Don’t use your personal SSH key. Generate a new one with an ssh-keygen tool instead.

$ ssh-keygen -t rsa -m PEM -C "[email protected]" -f github_rsa
Generating public/private rsa key pair.
Enter passphrase (empty for no passphrase):
Enter same passphrase again:
Your identification has been saved in github_rsa.
Your public key has been saved in github_rsa.pub.
The key fingerprint is:
SHA256:L94u73iniguI1ohlvraM1dYz8DUAf42PUbYxuFLB0Zw [email protected]
The key's randomart image is:
+---[RSA 3072]----+
|    .  .o*=.     |
|     o  +=E+     |
|      o.+.o      |
|      .o.+       |
|  o .  .S .      |
|.=oo + . o       |
|oo+.+ = . .      |
|.+.o . =.+. .    |
|..+.  o.+B*o     |
+----[SHA256]-----+

After running the command, files github_rsa (private key) and github_rsa.pub get created.

Setting up CircleCI SSH permissions

Go to your CircleCI project settings. You will find the "SSH Permissions" page under the "Permissions" label on the left side. Click on the "Add SSH Key" button. For the hostname, use github.com and paste your newly generated private key.

After adding the key, you will see its fingerprint on the SSH keys list.

Setting up GitHub deployment key

Go to your GitHub project’s settings page, and then go to "Deploy keys" section. Click on the "Add deploy key" button located in the top right corner. Use something like "CircleCI Deployer" in the title field, and paste your public key to the text area. Also, don’t forget to check the "Allow write access" checkbox.

How to skip master or gh-pages branches?

We are not done yet. If you run the CircleCI pipeline, you will see that the changes pushed back to the master branch executed the build, and it failed. You need to know that the branch that stores the generated blog does not contain any CircleCI configuration file. To stop building the master branch, we need to put the configuration file into that branch as well.

Let’s start by creating a simple configuration that ignores the master branch. Here is the source/.circleci/config.yml file we want to put into the branch.

Listing 2. source/.circleci/config.yml (source)
version: 2
jobs:
  build:
    branches:
      ignore: master
    docker:
      - image: circleci/node:10
    steps:
      - run:
          command: echo 1

We are almost there. As the last step, we need to update Hexo’s configuration file. Without extra configuration, Hexo would skip generating files from the hidden directories. Also, we need to turn off rendering YAML files to JSON files. Add the following two options to your _config.yml file.

Listing 3. _config.yml (source)
skip_render:
  - ".circleci/*"
include:
  - ".circleci/config.yml"

There is one last thing we need to do.
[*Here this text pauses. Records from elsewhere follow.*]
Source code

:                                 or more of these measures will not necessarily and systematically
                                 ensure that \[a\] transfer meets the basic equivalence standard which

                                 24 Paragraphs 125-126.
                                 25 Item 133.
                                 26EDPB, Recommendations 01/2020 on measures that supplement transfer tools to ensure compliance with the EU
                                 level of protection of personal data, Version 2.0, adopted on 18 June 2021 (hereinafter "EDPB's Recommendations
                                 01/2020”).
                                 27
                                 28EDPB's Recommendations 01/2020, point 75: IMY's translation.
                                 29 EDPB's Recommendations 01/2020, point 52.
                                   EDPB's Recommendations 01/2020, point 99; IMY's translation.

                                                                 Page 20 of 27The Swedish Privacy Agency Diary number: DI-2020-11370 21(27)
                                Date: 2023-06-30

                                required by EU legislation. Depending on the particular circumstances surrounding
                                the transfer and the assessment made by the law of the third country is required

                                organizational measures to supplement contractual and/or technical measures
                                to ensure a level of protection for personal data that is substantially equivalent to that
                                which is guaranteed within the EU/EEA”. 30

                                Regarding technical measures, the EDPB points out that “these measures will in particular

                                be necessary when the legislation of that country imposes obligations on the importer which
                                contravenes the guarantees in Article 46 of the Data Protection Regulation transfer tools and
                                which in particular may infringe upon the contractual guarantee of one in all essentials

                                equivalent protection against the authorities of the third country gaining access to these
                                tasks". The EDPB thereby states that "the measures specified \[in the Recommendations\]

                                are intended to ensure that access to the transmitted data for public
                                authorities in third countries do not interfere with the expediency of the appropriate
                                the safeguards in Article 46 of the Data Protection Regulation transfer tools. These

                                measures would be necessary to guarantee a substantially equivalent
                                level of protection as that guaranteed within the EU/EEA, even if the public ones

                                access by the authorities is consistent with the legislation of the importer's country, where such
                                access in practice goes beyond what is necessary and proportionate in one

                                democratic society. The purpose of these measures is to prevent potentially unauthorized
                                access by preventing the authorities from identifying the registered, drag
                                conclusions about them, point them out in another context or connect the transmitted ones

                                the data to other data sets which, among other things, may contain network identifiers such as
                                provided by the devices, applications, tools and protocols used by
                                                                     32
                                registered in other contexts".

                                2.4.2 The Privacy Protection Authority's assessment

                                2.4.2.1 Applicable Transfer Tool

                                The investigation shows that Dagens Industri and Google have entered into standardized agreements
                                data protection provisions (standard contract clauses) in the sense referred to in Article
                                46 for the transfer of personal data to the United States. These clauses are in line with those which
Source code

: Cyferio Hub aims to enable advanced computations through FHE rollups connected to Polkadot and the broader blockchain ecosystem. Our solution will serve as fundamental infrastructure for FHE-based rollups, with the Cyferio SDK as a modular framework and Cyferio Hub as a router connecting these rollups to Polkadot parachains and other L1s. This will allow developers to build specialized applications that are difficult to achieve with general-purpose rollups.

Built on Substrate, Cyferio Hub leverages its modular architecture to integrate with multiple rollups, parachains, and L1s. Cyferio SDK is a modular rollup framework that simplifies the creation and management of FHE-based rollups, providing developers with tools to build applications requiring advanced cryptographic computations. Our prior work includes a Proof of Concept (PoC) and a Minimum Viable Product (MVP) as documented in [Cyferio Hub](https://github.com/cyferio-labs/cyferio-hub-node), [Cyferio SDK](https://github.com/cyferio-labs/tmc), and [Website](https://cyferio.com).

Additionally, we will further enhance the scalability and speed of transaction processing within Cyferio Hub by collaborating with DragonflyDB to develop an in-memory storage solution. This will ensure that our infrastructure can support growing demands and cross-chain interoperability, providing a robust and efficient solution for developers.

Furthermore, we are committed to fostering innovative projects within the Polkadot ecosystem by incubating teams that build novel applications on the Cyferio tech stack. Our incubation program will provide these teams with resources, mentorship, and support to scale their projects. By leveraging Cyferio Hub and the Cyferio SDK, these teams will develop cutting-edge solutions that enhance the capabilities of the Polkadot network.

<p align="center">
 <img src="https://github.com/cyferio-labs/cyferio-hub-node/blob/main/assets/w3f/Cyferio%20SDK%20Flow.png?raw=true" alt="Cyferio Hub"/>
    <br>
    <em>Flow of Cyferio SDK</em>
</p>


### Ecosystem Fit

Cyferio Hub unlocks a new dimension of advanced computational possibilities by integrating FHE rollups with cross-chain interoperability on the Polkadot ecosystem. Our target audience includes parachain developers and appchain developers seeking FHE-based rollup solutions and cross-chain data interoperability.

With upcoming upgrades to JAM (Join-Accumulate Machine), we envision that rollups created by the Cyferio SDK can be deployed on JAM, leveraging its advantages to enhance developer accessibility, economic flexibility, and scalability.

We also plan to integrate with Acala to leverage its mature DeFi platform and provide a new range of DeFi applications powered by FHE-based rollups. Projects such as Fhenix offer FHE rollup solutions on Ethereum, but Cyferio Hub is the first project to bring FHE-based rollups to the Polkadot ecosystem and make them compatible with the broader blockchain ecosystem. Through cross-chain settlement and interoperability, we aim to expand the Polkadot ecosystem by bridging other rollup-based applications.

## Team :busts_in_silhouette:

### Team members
Hexo’s Git deployer ignores hidden files by default. We need to change that, so the .circleci/config.yml file can be deployed to GitHub.

Listing 4. _config.yml (source)
deploy:
  type: git
  repo: [email protected]:wololock/wololock.github.io.git
  branch: master
  ignore_hidden: false

And that’s it. We can commit changes and add our GitHub repository as a project in the CircleCI.